We are finally drying out here in California after an epic cold and wet Winter. Now the dance of getting pastures dried out enough for not only grass to grow but also to rotationally graze the cows that are happily moving around. These cycles of the Earth and the natural world are often absent in industrial agricultural that does not possess biodiversity or the normal movement of ruminants. Where feed is shipped from global sources to confined barns or pens where the animals are kept.
Regenerative Practices with Multiple Generations
Can you imagine your own health if you were constrained to a small area and eating the same thing day after day?(sounds like your college dorm room) Contrast that to the farming systems of our Redwood Coast where rich, verdant pastures sprout native grasses, clovers and wild flowers and the cows have an acre or two each to wander. Mammals(us included) need movement and diversity of diet and interactions.

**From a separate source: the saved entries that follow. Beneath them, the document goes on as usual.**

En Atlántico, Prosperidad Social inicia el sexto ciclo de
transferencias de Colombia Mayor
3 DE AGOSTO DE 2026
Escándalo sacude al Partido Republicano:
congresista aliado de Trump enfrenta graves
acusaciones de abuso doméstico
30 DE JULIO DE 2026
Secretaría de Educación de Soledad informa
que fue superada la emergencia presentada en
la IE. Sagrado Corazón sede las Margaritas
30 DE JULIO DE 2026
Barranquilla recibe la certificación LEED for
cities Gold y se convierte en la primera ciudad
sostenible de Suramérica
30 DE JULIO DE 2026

We have been rolling out our rebranding that begins to tell a deeper story of the where, why and the how of our farming and cheese making. While organic standards focus on what doesn’t go into the soil or the animals, increasingly we are aware of the importance of the incredible array of life that exists beneath the surface of healthy soil and the rich ecosystem of biodiversity. We are blessed to partner with our farmers who have been regeneratively farming long before it became the cool terms adopted by global food conglomerates.
Many have been caring for these lands for five or six generations and they have learned that there is a natural size and rhythm that must be maintained. This is a place that with a small land mass of the river plains that make their way from the timbered coastal ranges that are the lungs of our nation’s most populous state.